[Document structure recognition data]

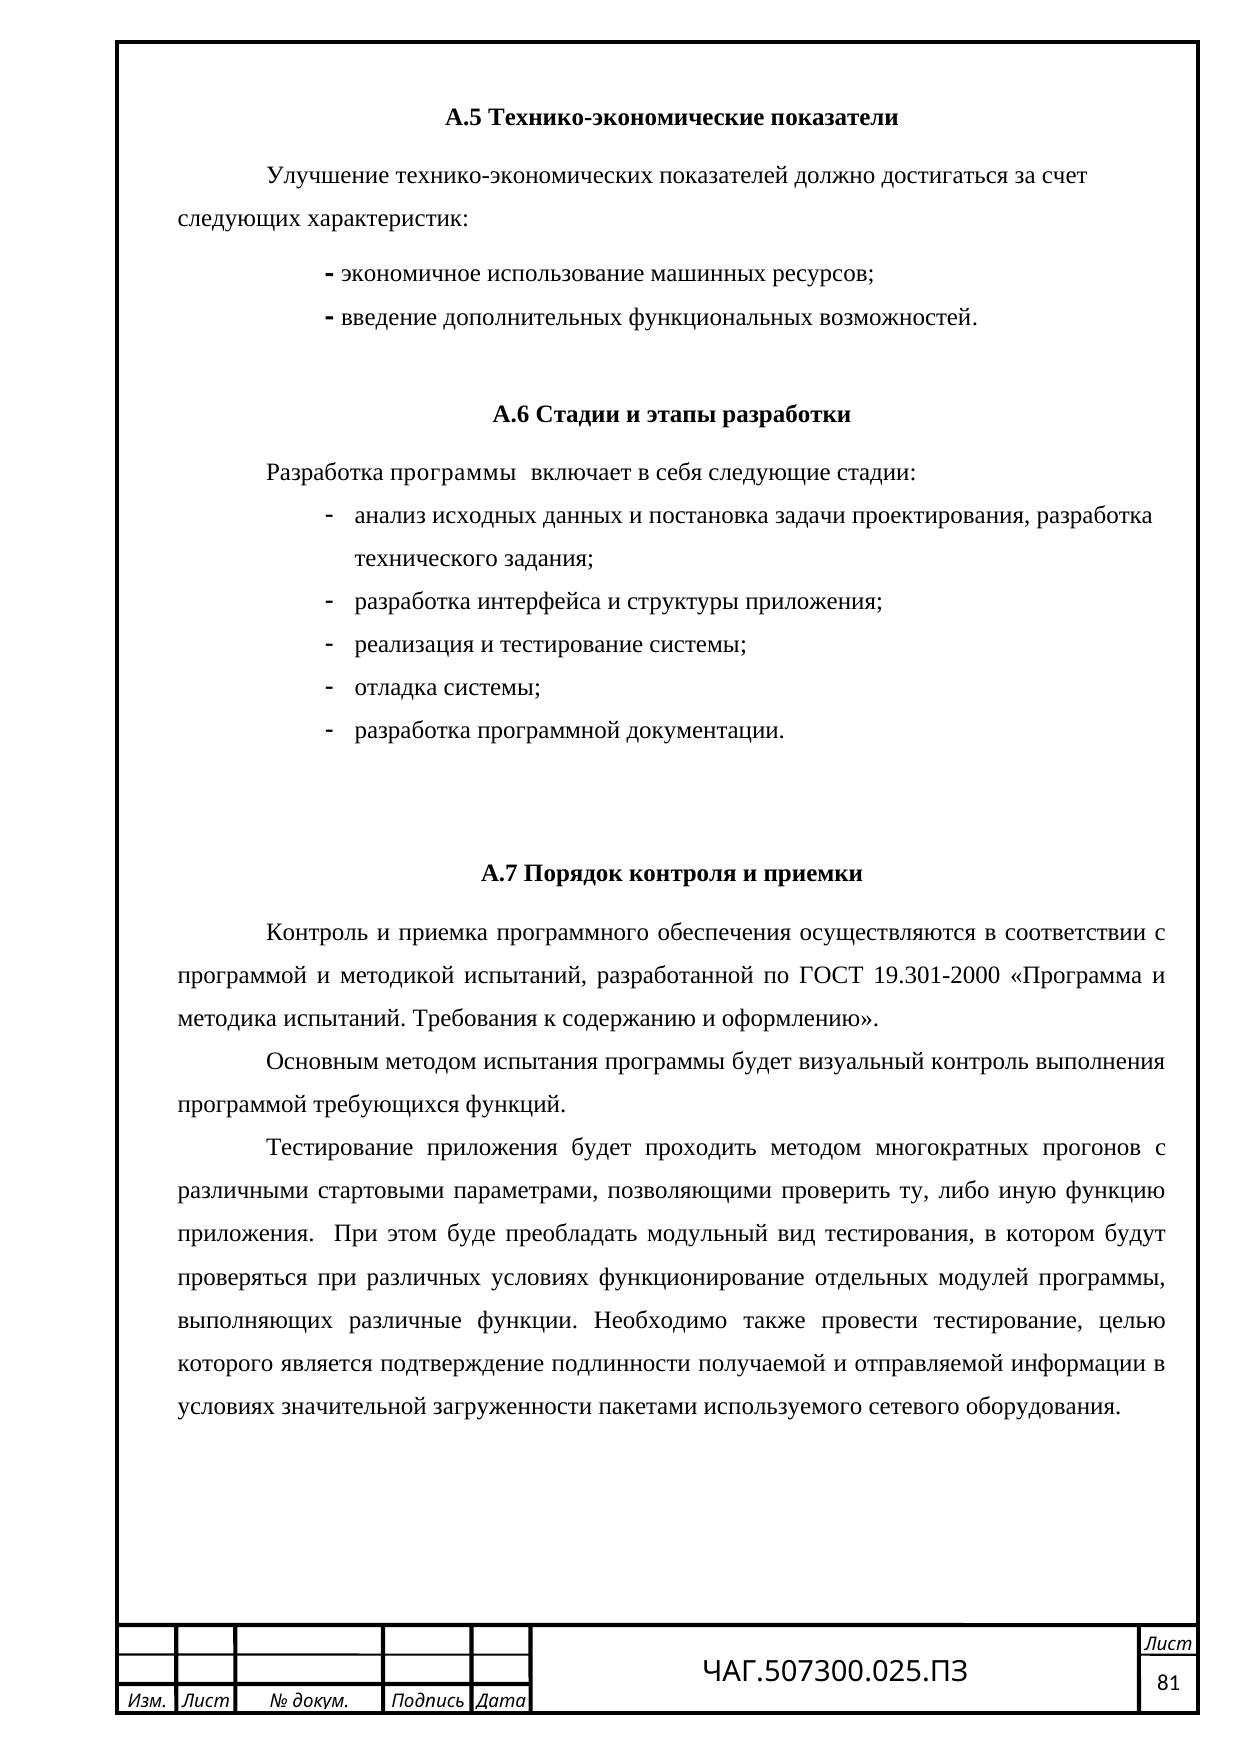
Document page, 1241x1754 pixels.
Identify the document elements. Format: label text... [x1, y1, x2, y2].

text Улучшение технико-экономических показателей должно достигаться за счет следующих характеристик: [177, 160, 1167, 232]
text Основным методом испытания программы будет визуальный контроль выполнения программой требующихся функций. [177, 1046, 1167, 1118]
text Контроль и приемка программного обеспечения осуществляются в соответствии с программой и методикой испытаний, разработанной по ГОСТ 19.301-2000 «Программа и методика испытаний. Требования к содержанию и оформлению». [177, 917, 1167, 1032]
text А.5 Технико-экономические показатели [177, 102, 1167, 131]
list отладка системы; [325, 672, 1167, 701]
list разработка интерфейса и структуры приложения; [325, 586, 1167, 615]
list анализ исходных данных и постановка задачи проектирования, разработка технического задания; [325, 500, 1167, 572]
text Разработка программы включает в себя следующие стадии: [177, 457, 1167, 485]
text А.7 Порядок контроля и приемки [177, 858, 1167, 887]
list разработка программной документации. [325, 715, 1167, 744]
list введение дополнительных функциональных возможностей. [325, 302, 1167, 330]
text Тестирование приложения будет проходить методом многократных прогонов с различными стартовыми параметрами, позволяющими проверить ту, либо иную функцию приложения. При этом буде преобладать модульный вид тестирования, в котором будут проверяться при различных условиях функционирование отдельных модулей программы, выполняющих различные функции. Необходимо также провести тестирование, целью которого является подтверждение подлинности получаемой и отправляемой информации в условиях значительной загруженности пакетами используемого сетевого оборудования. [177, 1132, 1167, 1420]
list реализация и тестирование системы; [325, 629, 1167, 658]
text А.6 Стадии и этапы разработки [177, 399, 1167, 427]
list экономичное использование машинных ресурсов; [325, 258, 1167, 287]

---

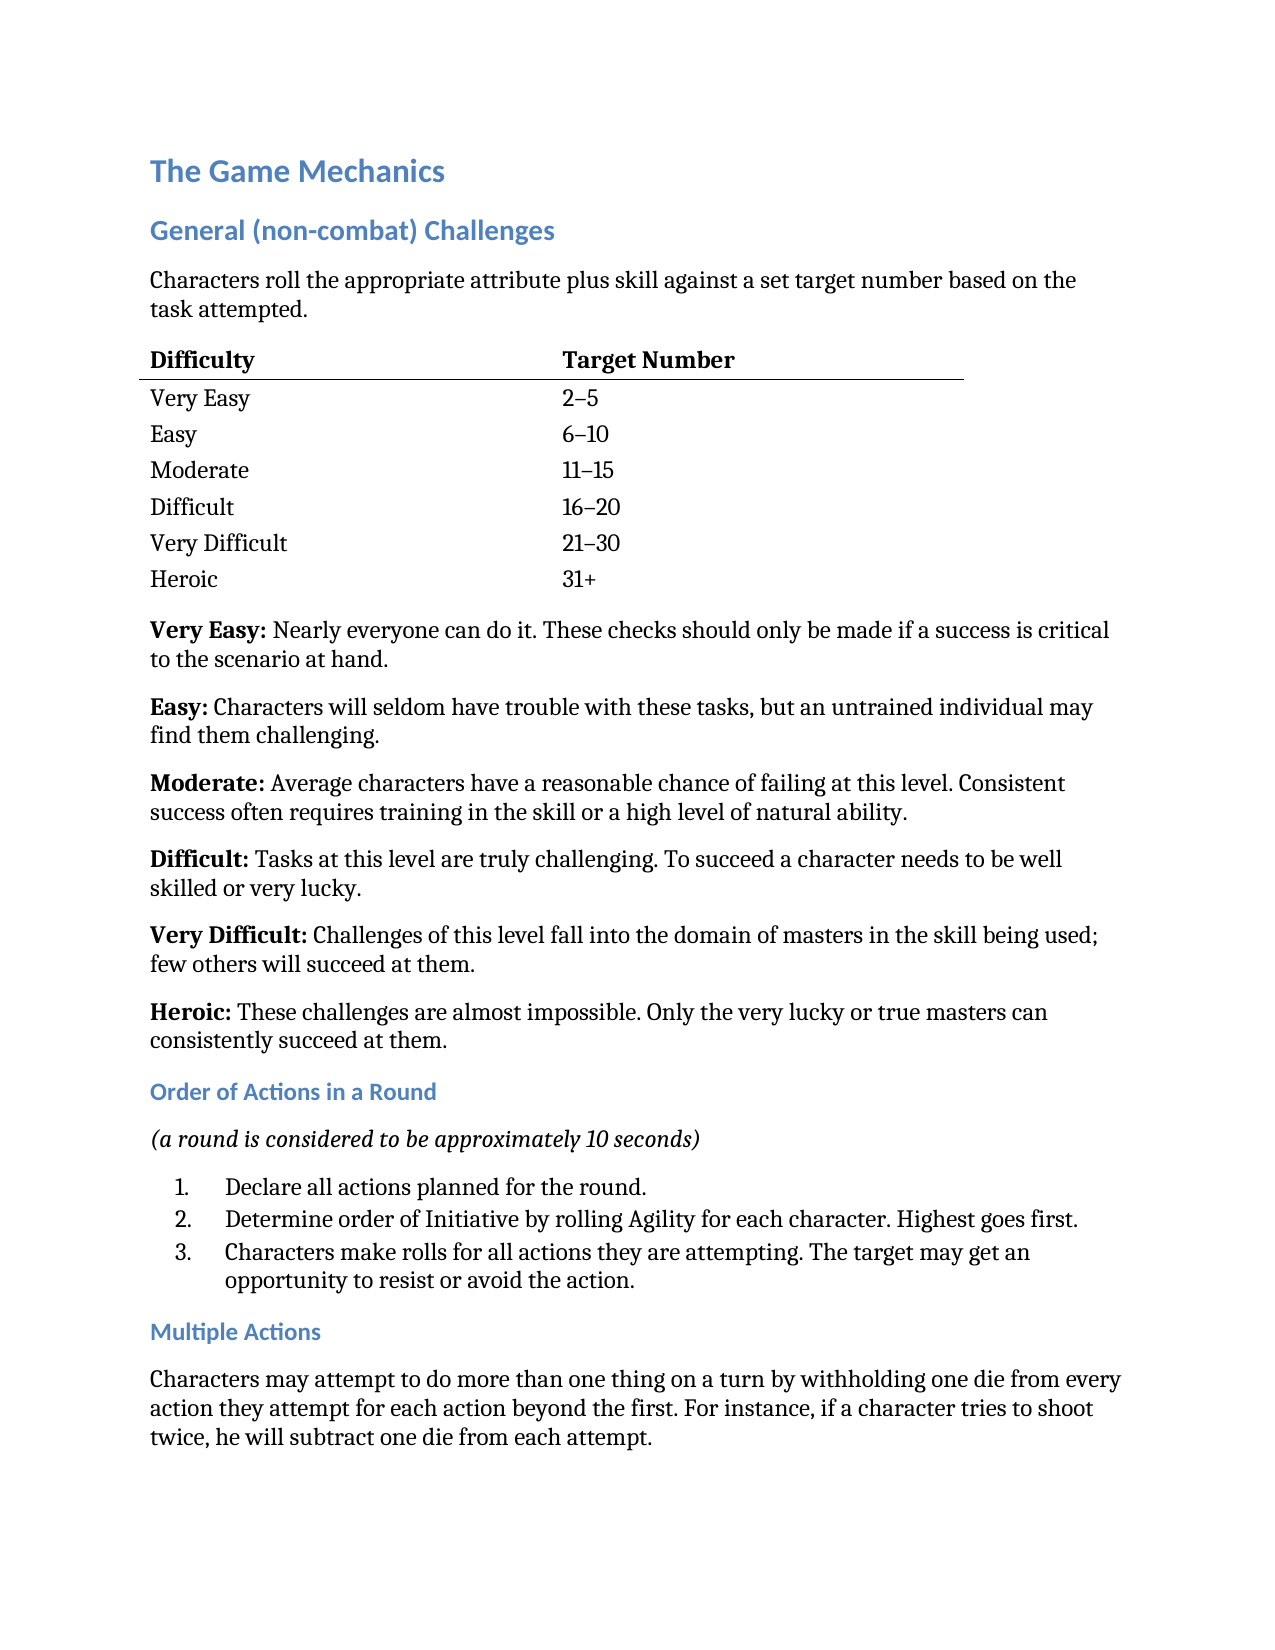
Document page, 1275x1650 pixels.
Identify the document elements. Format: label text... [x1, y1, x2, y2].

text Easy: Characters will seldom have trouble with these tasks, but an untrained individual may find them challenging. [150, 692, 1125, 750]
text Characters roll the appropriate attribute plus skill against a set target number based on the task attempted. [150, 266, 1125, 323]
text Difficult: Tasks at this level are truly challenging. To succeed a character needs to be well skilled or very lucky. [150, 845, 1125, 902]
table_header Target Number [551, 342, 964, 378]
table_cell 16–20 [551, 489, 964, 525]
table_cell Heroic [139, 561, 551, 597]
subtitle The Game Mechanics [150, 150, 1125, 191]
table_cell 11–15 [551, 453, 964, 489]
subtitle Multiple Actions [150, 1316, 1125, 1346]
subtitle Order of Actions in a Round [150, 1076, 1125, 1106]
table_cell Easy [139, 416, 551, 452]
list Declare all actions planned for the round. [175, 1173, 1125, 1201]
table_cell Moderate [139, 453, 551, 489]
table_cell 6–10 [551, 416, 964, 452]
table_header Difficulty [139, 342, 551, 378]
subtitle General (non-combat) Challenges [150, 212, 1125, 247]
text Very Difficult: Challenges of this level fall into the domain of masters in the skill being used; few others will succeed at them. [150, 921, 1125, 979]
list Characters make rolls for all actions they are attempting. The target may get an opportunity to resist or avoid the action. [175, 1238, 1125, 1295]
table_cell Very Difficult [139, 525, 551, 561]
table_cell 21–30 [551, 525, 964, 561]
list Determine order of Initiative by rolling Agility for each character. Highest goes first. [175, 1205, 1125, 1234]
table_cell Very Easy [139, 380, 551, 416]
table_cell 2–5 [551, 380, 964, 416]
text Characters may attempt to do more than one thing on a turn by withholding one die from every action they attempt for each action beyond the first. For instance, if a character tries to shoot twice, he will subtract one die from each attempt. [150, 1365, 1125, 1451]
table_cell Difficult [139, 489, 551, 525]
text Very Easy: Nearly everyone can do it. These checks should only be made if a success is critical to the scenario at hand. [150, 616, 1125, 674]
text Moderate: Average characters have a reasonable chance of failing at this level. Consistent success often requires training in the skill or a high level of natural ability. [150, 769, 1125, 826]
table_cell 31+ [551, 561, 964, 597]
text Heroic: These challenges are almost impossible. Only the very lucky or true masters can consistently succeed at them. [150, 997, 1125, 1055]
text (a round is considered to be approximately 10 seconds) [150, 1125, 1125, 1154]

▶ _Work order_
Whenever a line of the records holds the string "page", pick it out and copy it.

▶ _Result of the exercise_
Document page, 1241x1754 pixels.
Document page, 1275x1650 pixels.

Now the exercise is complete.